Unless you've lived in a cave, and have never read "Dear Abby" or listened to Dr

. Phil, you know that communication is necessary to keep your marriage or partnership healthy. However, the word "communication" is meaningless unless you know how it applies. These tips may give you some ideas.

1. If you have a bone to pick with your partner, invite him / her to sit down. Explain that you don't understand what he / she said or did, and admit that it hurt your feelings, made you angry, or whatever effect it had. Give your partner time to respond, and don't contradict him / her.

"It hurt my feelings when you discussed my weight in front of your mother."

"I felt angry when you told me I spent too much on my mom's birthday."


You may not like what your partner has to say in response, but listen anyway. If what he / she says confuses you, ask him / her to explain.

"Does it matter to you how much I weigh? If it does, can you tell me why?"

"Are you worried about money? I thought we had enough for the gift I bought."

If you discuss your annoyances rationally, you will at least understand what your partner's concerns are.

If you start out with:"Don't you EVER discuss my weight in front of your mother again."

or

"You're such a cheap skate. It seems we spend plenty on your relatives."

you may be justified, but after the yelling and screaming, you won't be any better informed. The disagreement may be aired, but it won't be settled. If you threaten, curse or pout, your partner will be more inclined to dig his / her heels in and feel justified in repeating his / her offensive behavior. If he / she knows how you received his / her words, and that they were hurtful, maybe he / she will act differently in the future.

2. Don't contradict your partner when he / she shares his / her feelings. Don't minimize his / her experience, or tell him / her he /she is exaggerating. Even if you think he /she is wrong, remember, you can only know how you feel, and you won't know his / her feelings until he / she tells you. You can't know exactly how your words or actions feel to someone else unless you let him / her tell you.

"When you say things like that in front of people, it embarrasses me."."

"I didn't realize you felt that way. I didn't interpret her expression as disgust."

"That's how it feels to me. I would appreciate it if you would not comment on my body in public."

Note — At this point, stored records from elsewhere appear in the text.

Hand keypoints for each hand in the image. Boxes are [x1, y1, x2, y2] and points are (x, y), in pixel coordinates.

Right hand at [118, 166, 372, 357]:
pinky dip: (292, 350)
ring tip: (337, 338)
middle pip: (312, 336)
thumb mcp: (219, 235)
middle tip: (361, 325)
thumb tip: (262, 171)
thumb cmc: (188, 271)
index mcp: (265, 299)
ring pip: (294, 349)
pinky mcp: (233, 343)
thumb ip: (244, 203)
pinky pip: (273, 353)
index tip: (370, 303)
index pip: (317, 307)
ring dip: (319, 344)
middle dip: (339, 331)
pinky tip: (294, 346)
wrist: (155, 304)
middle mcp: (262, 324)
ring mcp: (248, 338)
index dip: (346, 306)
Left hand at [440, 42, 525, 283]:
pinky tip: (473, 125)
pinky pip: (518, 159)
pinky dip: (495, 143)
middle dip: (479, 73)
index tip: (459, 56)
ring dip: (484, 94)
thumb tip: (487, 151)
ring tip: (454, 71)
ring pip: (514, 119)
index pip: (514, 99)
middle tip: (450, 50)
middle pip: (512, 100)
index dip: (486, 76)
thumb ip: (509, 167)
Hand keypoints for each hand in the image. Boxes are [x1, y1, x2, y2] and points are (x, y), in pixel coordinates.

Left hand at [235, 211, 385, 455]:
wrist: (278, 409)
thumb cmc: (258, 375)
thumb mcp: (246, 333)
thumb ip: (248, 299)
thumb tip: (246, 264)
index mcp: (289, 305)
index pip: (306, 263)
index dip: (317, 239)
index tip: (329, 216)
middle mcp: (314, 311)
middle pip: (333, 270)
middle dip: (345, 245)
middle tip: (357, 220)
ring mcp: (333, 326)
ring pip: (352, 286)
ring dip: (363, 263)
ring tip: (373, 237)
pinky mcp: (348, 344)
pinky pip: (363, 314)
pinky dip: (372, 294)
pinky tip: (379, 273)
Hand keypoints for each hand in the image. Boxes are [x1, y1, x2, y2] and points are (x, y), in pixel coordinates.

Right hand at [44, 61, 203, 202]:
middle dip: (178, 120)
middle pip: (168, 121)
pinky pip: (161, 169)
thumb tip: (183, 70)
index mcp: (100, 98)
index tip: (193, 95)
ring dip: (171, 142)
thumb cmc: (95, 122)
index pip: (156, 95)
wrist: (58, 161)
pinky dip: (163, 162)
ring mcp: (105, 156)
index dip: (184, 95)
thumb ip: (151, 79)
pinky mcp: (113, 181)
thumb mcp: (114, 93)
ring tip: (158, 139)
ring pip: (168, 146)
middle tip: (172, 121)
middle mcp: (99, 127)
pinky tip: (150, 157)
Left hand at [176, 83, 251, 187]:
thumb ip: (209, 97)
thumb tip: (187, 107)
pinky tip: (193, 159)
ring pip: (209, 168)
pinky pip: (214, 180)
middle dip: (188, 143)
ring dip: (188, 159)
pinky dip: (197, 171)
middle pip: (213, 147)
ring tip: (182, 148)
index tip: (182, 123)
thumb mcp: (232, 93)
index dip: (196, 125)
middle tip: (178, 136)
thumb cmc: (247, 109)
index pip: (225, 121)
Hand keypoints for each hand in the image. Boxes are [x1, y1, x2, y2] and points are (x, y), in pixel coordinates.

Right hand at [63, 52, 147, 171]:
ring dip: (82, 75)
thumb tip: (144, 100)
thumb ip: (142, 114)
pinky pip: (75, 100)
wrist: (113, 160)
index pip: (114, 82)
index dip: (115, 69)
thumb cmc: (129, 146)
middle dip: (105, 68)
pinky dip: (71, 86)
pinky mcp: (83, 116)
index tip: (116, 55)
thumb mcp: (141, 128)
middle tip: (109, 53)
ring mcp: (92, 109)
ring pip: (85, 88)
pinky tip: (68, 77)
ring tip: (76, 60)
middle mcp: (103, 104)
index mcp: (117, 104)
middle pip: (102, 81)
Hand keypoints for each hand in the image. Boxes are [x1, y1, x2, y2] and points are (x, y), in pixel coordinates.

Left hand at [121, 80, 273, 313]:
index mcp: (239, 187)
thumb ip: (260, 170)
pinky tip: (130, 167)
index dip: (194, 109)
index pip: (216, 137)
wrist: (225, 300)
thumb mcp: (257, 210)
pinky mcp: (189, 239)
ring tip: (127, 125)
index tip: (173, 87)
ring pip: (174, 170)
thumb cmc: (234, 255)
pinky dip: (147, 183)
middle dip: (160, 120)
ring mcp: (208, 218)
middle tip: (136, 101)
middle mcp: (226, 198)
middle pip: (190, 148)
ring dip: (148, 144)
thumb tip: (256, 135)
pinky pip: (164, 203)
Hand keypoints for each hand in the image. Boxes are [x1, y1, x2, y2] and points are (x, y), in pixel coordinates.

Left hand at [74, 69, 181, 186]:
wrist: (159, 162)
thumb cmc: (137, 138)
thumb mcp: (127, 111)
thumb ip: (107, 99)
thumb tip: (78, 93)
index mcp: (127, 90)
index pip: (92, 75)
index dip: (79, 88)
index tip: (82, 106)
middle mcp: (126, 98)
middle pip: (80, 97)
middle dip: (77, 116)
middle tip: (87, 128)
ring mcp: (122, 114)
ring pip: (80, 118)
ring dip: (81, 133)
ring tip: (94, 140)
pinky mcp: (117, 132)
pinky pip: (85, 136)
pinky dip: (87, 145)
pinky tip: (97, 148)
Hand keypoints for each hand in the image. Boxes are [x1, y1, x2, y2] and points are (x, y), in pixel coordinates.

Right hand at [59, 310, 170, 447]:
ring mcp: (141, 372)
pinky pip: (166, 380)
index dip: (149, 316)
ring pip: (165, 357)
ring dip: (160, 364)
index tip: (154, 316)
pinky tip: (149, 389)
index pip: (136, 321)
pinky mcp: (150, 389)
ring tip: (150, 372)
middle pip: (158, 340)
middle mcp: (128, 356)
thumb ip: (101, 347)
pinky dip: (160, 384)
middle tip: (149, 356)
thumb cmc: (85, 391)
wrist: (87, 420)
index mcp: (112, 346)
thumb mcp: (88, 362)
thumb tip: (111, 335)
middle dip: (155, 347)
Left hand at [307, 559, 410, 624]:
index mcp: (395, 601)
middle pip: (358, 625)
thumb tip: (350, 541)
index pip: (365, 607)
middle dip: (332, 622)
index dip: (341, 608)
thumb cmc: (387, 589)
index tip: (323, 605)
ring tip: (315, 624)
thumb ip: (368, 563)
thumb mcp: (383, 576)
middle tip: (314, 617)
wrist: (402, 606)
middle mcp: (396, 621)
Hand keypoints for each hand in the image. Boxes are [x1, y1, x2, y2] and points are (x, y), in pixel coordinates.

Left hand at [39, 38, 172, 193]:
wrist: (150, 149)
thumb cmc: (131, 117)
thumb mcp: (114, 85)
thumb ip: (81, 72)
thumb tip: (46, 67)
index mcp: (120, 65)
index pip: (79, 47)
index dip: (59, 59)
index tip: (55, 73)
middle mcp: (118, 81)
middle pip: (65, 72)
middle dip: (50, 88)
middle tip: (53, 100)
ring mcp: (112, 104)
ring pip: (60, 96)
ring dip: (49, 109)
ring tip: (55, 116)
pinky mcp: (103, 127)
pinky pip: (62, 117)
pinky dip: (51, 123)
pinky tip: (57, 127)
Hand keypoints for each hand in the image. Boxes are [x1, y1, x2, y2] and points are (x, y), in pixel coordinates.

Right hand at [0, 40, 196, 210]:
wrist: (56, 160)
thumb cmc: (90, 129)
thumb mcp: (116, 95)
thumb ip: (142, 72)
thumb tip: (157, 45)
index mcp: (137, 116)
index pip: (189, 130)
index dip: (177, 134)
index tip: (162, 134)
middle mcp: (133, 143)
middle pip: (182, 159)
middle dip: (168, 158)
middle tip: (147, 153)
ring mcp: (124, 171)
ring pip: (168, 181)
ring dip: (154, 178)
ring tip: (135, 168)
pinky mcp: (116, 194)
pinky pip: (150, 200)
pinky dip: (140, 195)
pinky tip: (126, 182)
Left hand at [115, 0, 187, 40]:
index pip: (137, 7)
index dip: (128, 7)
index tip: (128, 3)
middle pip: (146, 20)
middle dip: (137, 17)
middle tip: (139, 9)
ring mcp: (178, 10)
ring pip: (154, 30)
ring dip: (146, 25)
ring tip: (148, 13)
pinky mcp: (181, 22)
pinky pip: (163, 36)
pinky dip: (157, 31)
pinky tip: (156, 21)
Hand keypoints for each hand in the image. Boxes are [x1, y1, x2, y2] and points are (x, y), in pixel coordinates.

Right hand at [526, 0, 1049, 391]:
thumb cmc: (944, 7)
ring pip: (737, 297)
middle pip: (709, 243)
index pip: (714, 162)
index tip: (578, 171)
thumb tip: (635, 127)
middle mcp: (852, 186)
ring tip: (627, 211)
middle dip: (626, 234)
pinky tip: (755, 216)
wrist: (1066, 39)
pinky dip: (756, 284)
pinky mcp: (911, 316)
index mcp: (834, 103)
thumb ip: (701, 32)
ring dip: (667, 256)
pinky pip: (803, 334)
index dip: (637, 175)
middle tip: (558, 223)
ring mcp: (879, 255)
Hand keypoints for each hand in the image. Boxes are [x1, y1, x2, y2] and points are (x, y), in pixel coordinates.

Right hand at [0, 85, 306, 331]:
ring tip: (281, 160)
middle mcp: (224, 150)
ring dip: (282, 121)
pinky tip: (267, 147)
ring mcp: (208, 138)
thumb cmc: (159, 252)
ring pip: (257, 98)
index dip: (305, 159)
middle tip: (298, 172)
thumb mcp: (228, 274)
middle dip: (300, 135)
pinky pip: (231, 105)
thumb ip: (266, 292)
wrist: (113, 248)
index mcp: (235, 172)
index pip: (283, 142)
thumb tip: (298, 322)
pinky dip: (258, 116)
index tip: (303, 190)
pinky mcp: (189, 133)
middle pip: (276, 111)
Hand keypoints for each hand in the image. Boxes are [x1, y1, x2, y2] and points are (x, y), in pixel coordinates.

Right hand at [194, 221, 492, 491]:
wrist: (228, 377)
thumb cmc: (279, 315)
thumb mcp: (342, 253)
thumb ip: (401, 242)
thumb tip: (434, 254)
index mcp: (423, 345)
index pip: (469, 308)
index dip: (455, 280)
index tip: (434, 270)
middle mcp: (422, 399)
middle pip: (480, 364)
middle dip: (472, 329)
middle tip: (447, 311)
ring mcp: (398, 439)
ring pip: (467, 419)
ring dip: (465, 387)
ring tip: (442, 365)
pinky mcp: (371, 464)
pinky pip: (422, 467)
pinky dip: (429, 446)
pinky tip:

is much more constructive than:


"Oh she does not! She knows I'm kidding you! Lighten up!"

3. Your friends in high school may have been intimidated when you ignored them, but your partner is another adult who deserves more respect. Comments such as "you know why I'm mad" and "ask your sister, she heard what you said" may make you feel better, but, again, they aren't informative. We'd all like to think the reason for our anger is universal, and that a person in his / her right mind would understand how we feel without being told. However, your partner may genuinely not know why your mad, sorry, disappointed, or angry with him / her, and if you withhold this information, he / she will lose interest in guessing. Calmly explain what makes you angry about your partner's behavior even if you think it should be obvious. We have all had different life experiences, and your partner's may not have included events that would inform him / her that his / her behavior is hurtful to some. In short, lack of information, not malice may be behind your partner's hurtful actions.